REQUEST
Switch "1份" to "一份" wherever it occurs in the lines between the line holding "text 法定代理人 ○○○（機關學校首長姓名）" and the line holding "text 中 華 民 國", inclusive. Give back only those lines, with everything else unchanged.

---------------

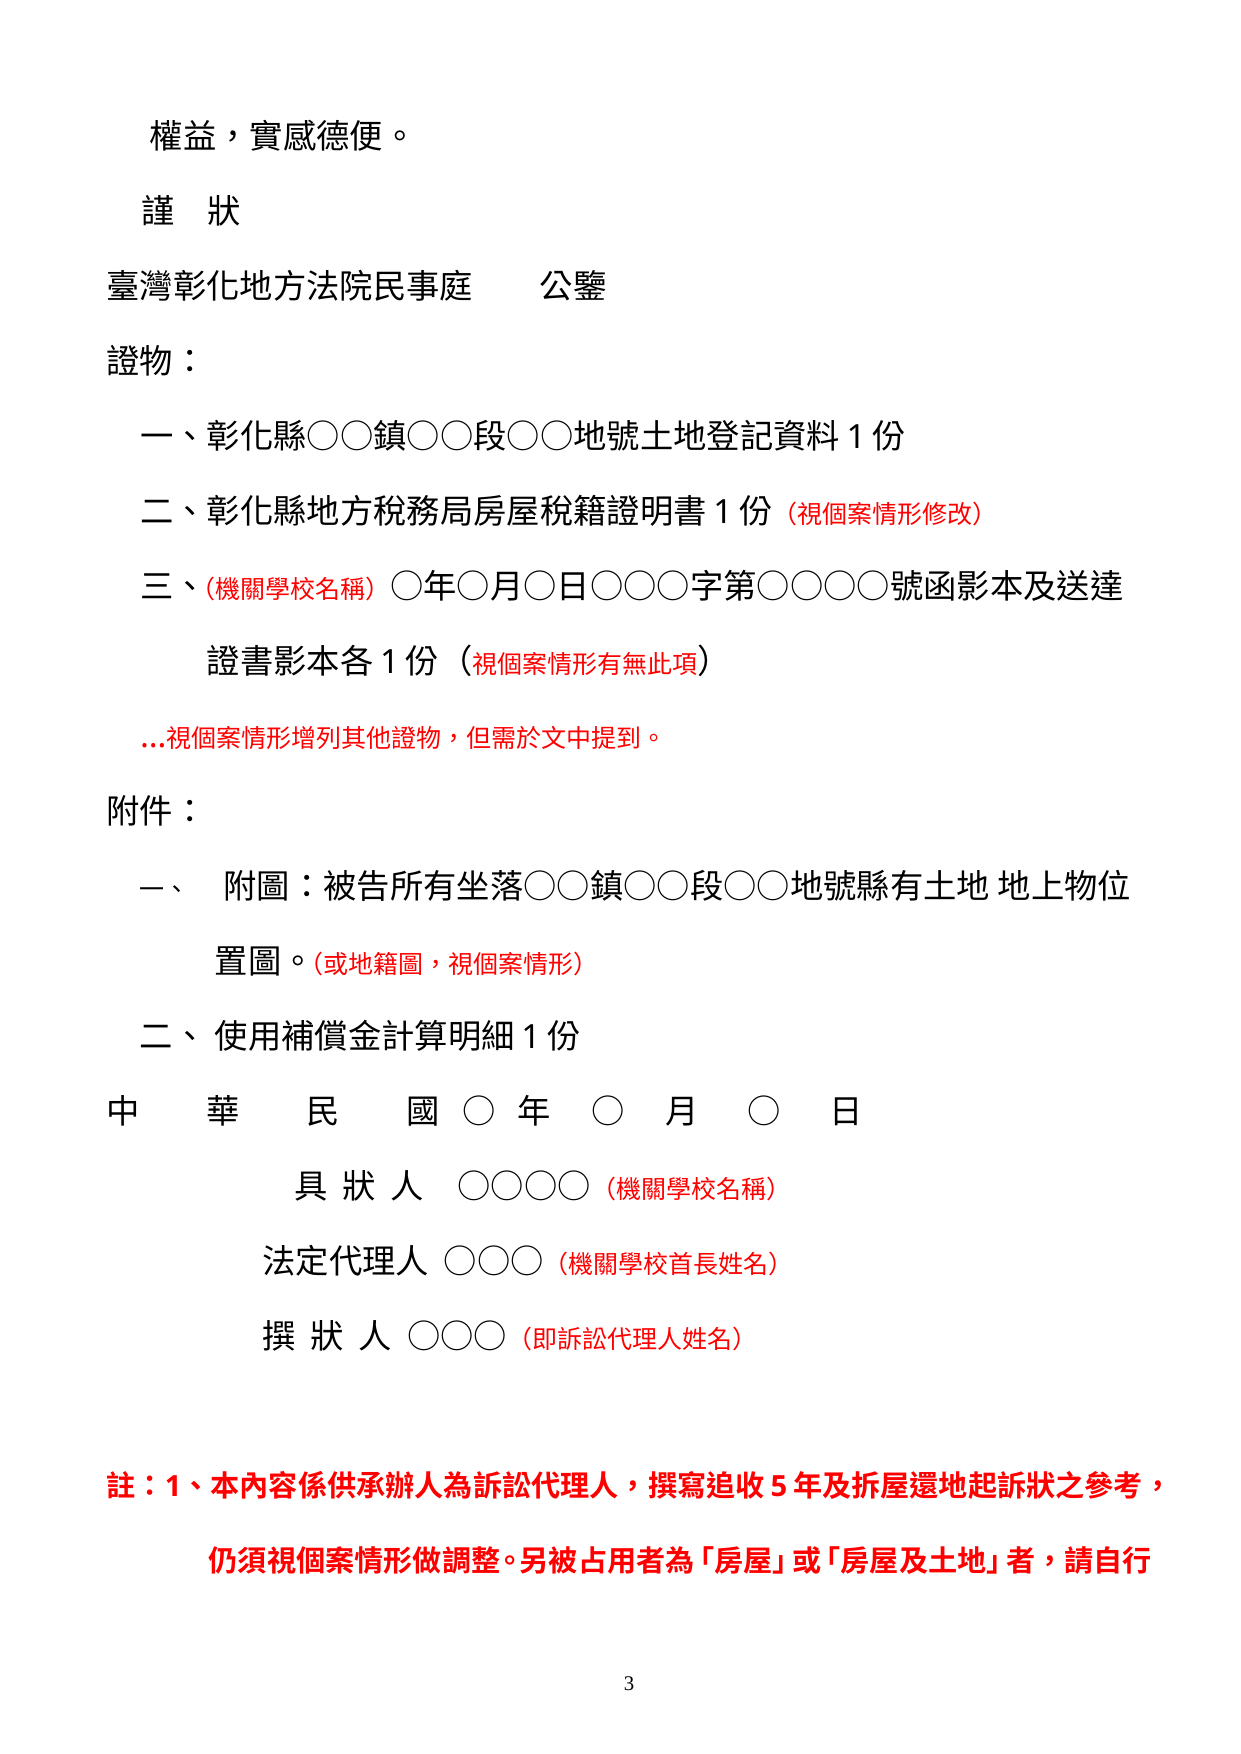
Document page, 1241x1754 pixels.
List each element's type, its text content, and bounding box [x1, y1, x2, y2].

text 法定代理人 ○○○（機關學校首長姓名） [106, 1222, 1152, 1297]
text 權益，實感德便。 [106, 97, 1152, 172]
list 使用補償金計算明細1份 [139, 997, 1152, 1072]
text 二、彰化縣地方稅務局房屋稅籍證明書1份（視個案情形修改） [140, 472, 1152, 547]
list 附圖：被告所有坐落○○鎮○○段○○地號縣有土地 地上物位置圖。（或地籍圖，視個案情形） [139, 847, 1152, 997]
text 中 華 民 國 ○ 年 ○ 月 ○ 日 [106, 1072, 1152, 1147]
text …視個案情形增列其他證物，但需於文中提到。 [140, 697, 1152, 772]
text 證物： [106, 322, 1152, 397]
text 撰 狀 人 ○○○（即訴訟代理人姓名） [106, 1297, 1152, 1372]
text 具 狀 人 ○○○○（機關學校名稱） [106, 1147, 1152, 1222]
text 一、彰化縣○○鎮○○段○○地號土地登記資料1份 [140, 397, 1152, 472]
text 註：1、本內容係供承辦人為訴訟代理人，撰寫追收5年及拆屋還地起訴狀之參考，仍須視個案情形做調整。另被占用者為「房屋」或「房屋及土地」者，請自行依情況修改內容。 [106, 1447, 1152, 1597]
text 附件： [106, 772, 1152, 847]
text 謹 狀 [106, 172, 1152, 247]
text 臺灣彰化地方法院民事庭 公鑒 [106, 247, 1152, 322]
text 三、（機關學校名稱）○年○月○日○○○字第○○○○號函影本及送達證書影本各1份（視個案情形有無此項） [140, 547, 1152, 697]
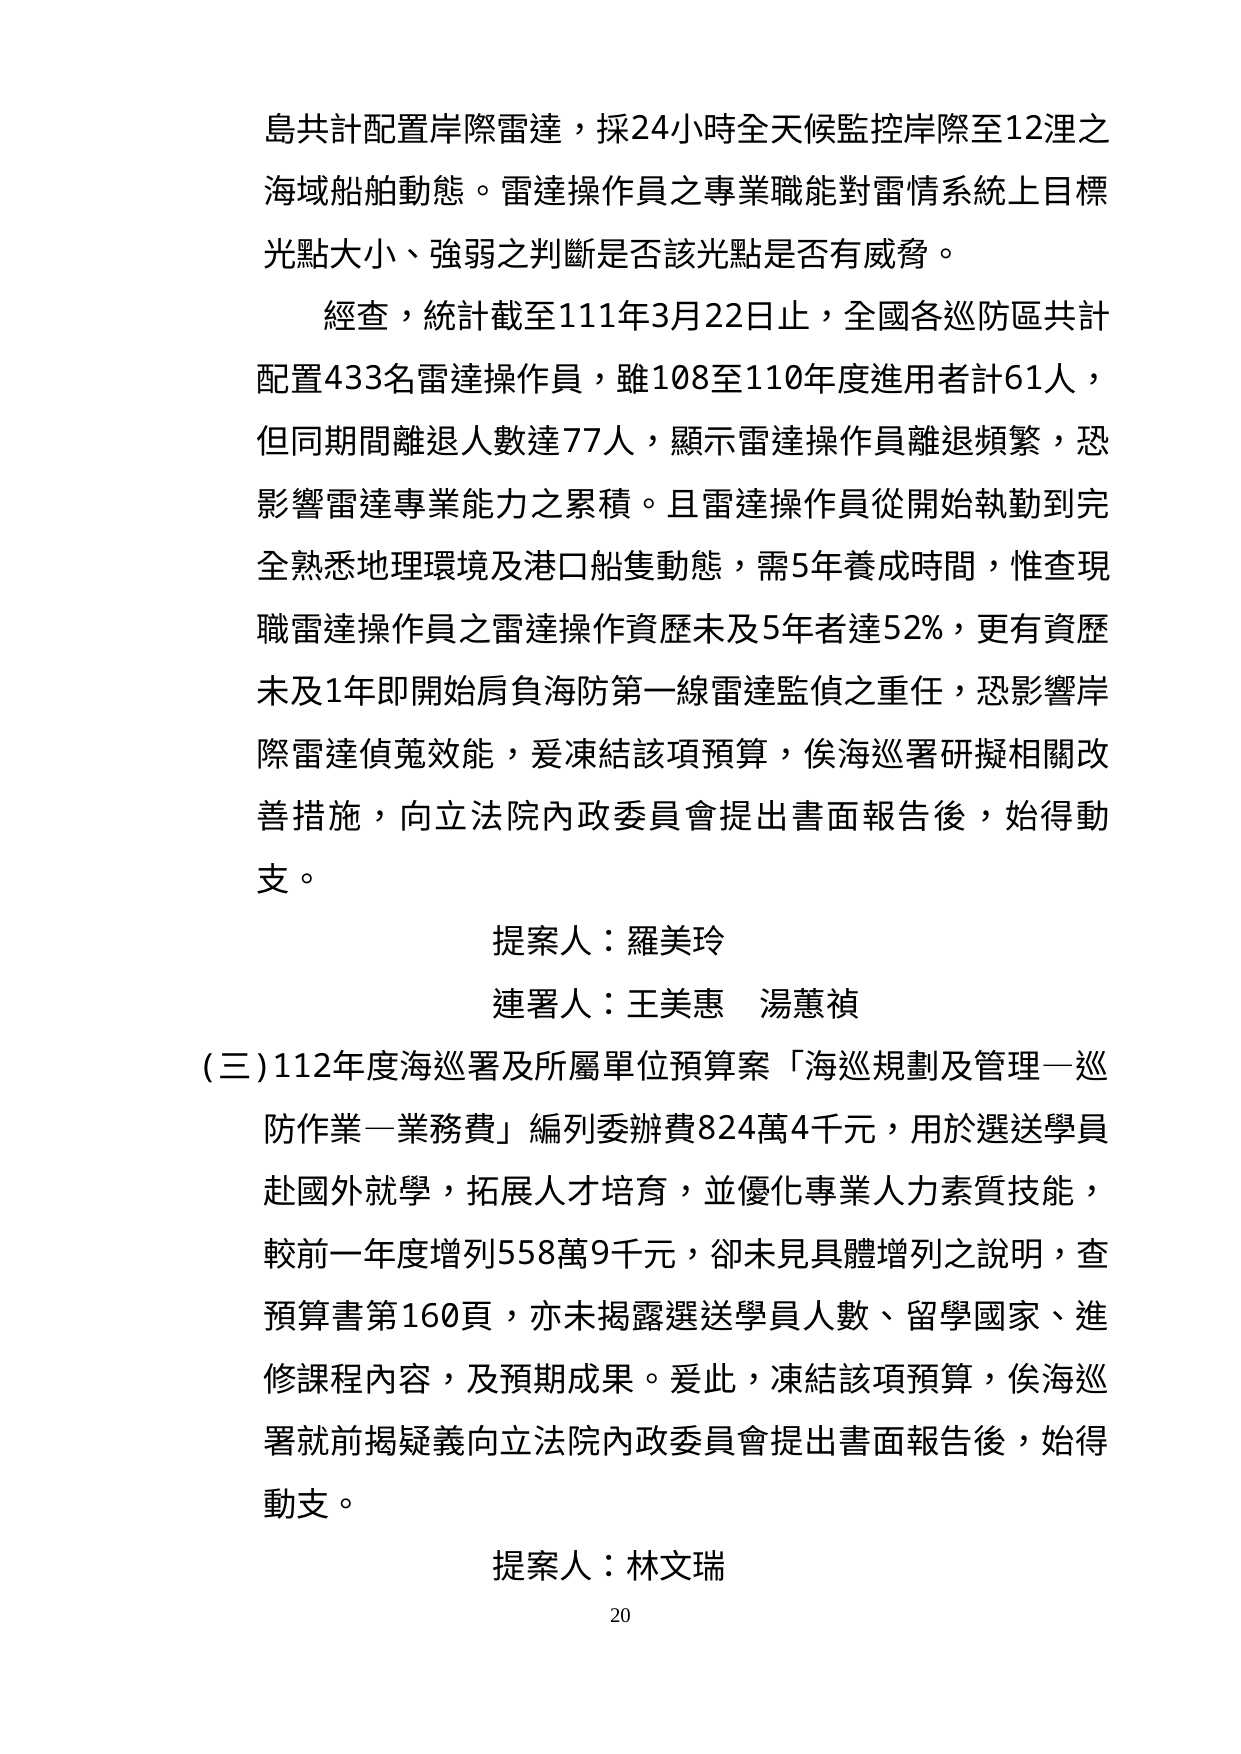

---------------

THE OUTPUT
text 法定代理人 ○○○（機關學校首長姓名） [106, 1222, 1152, 1297]
text 權益，實感德便。 [106, 97, 1152, 172]
list 使用補償金計算明細一份 [139, 997, 1152, 1072]
text 二、彰化縣地方稅務局房屋稅籍證明書一份（視個案情形修改） [140, 472, 1152, 547]
list 附圖：被告所有坐落○○鎮○○段○○地號縣有土地 地上物位置圖。（或地籍圖，視個案情形） [139, 847, 1152, 997]
text 中 華 民 國 ○ 年 ○ 月 ○ 日 [106, 1072, 1152, 1147]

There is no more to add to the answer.